PROBLEM SET »
1. Summarize the passage on synchronicity in two sentences.
2. From the listing, output the lines starting at the first line and ending with the line containing "## Inhaltsverzeichnis", including both ends. Leave out the pictures.

EXTRACTED TEXT »
Such newfound mystery imbues the human world as well. When we look out of our windows at the clamor of human work and activity, we now see a new mystery in the people we meet, in the conversations we have, and in the sudden manifestation of opportunity in our lives. We know that the universe around us reflects back to us a strange sort of guidance that we have grown to call synchronicity. Coined by the Swiss psychologist Carl Jung, this popular term refers to the occurrence of "meaningful coincidence," events that seem to be so timely and moving that we know them to be beyond mere chance. They feel destined.

Jung argues that synchronicity is a vital operating principle in the universe, as real as the orbits of the planets or the laws of physics, and is a directing intelligence that pushes humans toward psychological and spiritual growth.

By now, we've all experienced such synchronicities. Human biographies are replete with such events and always have been. The chance meeting of a stranger brings us information that takes our careers in a new direction. We wake up in the morning, thinking about an old friend, and decide to call, hearing the familiar "I was just thinking of you" or "I have something important to tell you" coming from the person on the other end of the line. And suddenly, our lives change.

For most of us, these important coincidences represent the evidence that mystics were talking about. We suddenly know that a divine intelligence is involved with our lives, that the working of the world is mysteriously pushing each of us toward some best destiny. The recognition of this fact always brings the same reaction: We want more of this magic flow. We want these guiding synchronicities to come more often and to be clearer in their meaning.

In this new worldview of ours, I believe we are becoming ever more centered on what we must do next. We must push even further, knock on the door with more intention, open up more fully to the mystery surrounding our lives. We must open up to a greater, spiritual side of ourselves that all the mystics declare is waiting.

Pictures paired with source code:

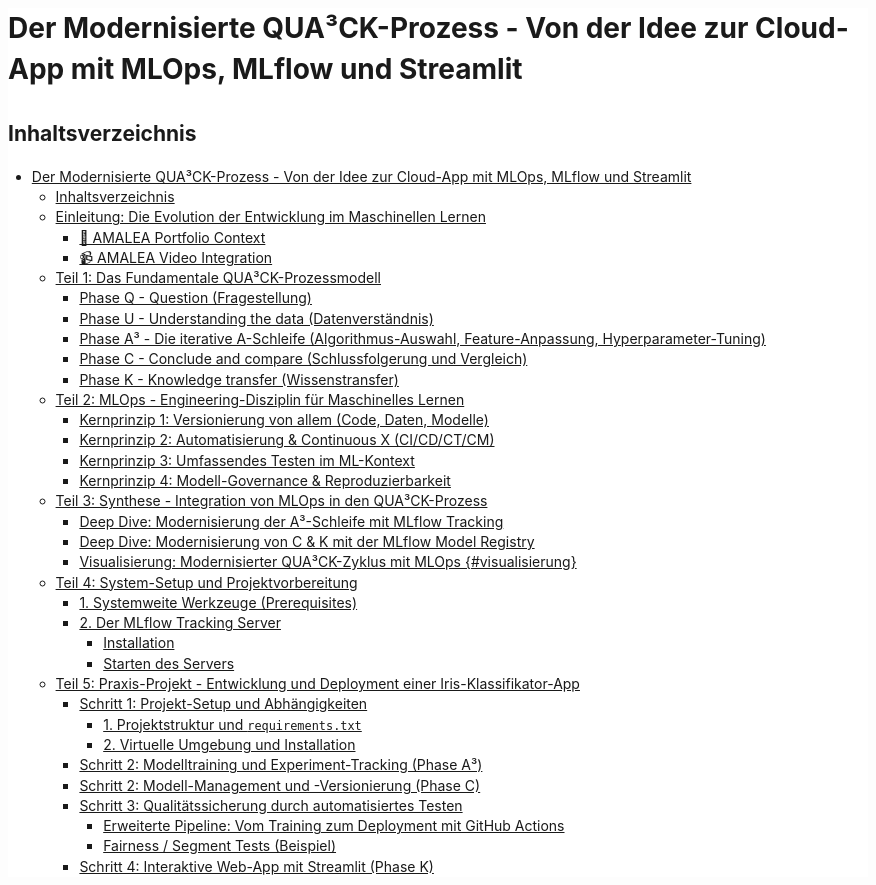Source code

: 
# Der Modernisierte QUA³CK-Prozess - Von der Idee zur Cloud-App mit MLOps, MLflow und Streamlit

## Inhaltsverzeichnis

- [Der Modernisierte QUA³CK-Prozess - Von der Idee zur Cloud-App mit MLOps, MLflow und Streamlit](#der-modernisierte-quack-prozess---von-der-idee-zur-cloud-app-mit-mlops-mlflow-und-streamlit)
  - [Inhaltsverzeichnis](#inhaltsverzeichnis)
  - [Einleitung: Die Evolution der Entwicklung im Maschinellen Lernen](#einleitung-die-evolution-der-entwicklung-im-maschinellen-lernen)
    - [🎯 AMALEA Portfolio Context](#-amalea-portfolio-context)
    - [📹 AMALEA Video Integration](#-amalea-video-integration)
  - [Teil 1: Das Fundamentale QUA³CK-Prozessmodell](#teil-1-das-fundamentale-quack-prozessmodell)
    - [Phase Q - Question (Fragestellung)](#phase-q---question-fragestellung)
    - [Phase U - Understanding the data (Datenverständnis)](#phase-u---understanding-the-data-datenverständnis)
    - [Phase A³ - Die iterative A-Schleife (Algorithmus-Auswahl, Feature-Anpassung, Hyperparameter-Tuning)](#phase-a---die-iterative-a-schleife-algorithmus-auswahl-feature-anpassung-hyperparameter-tuning)
    - [Phase C - Conclude and compare (Schlussfolgerung und Vergleich)](#phase-c---conclude-and-compare-schlussfolgerung-und-vergleich)
    - [Phase K - Knowledge transfer (Wissenstransfer)](#phase-k---knowledge-transfer-wissenstransfer)
  - [Teil 2: MLOps - Engineering-Disziplin für Maschinelles Lernen](#teil-2-mlops---engineering-disziplin-für-maschinelles-lernen)
    - [Kernprinzip 1: Versionierung von allem (Code, Daten, Modelle)](#kernprinzip-1-versionierung-von-allem-code-daten-modelle)
    - [Kernprinzip 2: Automatisierung \& Continuous X (CI/CD/CT/CM)](#kernprinzip-2-automatisierung--continuous-x-cicdctcm)
    - [Kernprinzip 3: Umfassendes Testen im ML-Kontext](#kernprinzip-3-umfassendes-testen-im-ml-kontext)
    - [Kernprinzip 4: Modell-Governance \& Reproduzierbarkeit](#kernprinzip-4-modell-governance--reproduzierbarkeit)
  - [Teil 3: Synthese - Integration von MLOps in den QUA³CK-Prozess](#teil-3-synthese---integration-von-mlops-in-den-quack-prozess)
    - [Deep Dive: Modernisierung der A³-Schleife mit MLflow Tracking](#deep-dive-modernisierung-der-a-schleife-mit-mlflow-tracking)
    - [Deep Dive: Modernisierung von C \& K mit der MLflow Model Registry](#deep-dive-modernisierung-von-c--k-mit-der-mlflow-model-registry)
    - [Visualisierung: Modernisierter QUA³CK-Zyklus mit MLOps {#visualisierung}](#visualisierung-modernisierter-quack-zyklus-mit-mlops-visualisierung)
  - [Teil 4: System-Setup und Projektvorbereitung](#teil-4-system-setup-und-projektvorbereitung)
    - [1. Systemweite Werkzeuge (Prerequisites)](#1-systemweite-werkzeuge-prerequisites)
    - [2. Der MLflow Tracking Server](#2-der-mlflow-tracking-server)
      - [Installation](#installation)
      - [Starten des Servers](#starten-des-servers)
  - [Teil 5: Praxis-Projekt - Entwicklung und Deployment einer Iris-Klassifikator-App](#teil-5-praxis-projekt---entwicklung-und-deployment-einer-iris-klassifikator-app)
    - [Schritt 1: Projekt-Setup und Abhängigkeiten](#schritt-1-projekt-setup-und-abhängigkeiten)
      - [1. Projektstruktur und `requirements.txt`](#1-projektstruktur-und-requirementstxt)
      - [2. Virtuelle Umgebung und Installation](#2-virtuelle-umgebung-und-installation)
    - [Schritt 2: Modelltraining und Experiment-Tracking (Phase A³)](#schritt-2-modelltraining-und-experiment-tracking-phase-a)
    - [Schritt 2: Modell-Management und -Versionierung (Phase C)](#schritt-2-modell-management-und--versionierung-phase-c)
    - [Schritt 3: Qualitätssicherung durch automatisiertes Testen](#schritt-3-qualitätssicherung-durch-automatisiertes-testen)
      - [Erweiterte Pipeline: Vom Training zum Deployment mit GitHub Actions](#erweiterte-pipeline-vom-training-zum-deployment-mit-github-actions)
      - [Fairness / Segment Tests (Beispiel)](#fairness--segment-tests-beispiel)
    - [Schritt 4: Interaktive Web-App mit Streamlit (Phase K)](#schritt-4-interaktive-web-app-mit-streamlit-phase-k)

ANSWERS TO THIS EXERCISE »
1. Synchronicity, a term coined by Carl Jung for "meaningful coincidence," names timely events that seem beyond mere chance, and Jung argues it is a real operating principle that pushes humans toward psychological and spiritual growth. Experiences such as a chance meeting or a well-timed call to an old friend convince many people that a divine intelligence guides their lives, and the author believes we must open more fully to the mystery around us and to our spiritual side.

2.
Source code

: 
# Der Modernisierte QUA³CK-Prozess - Von der Idee zur Cloud-App mit MLOps, MLflow und Streamlit

## Inhaltsverzeichnis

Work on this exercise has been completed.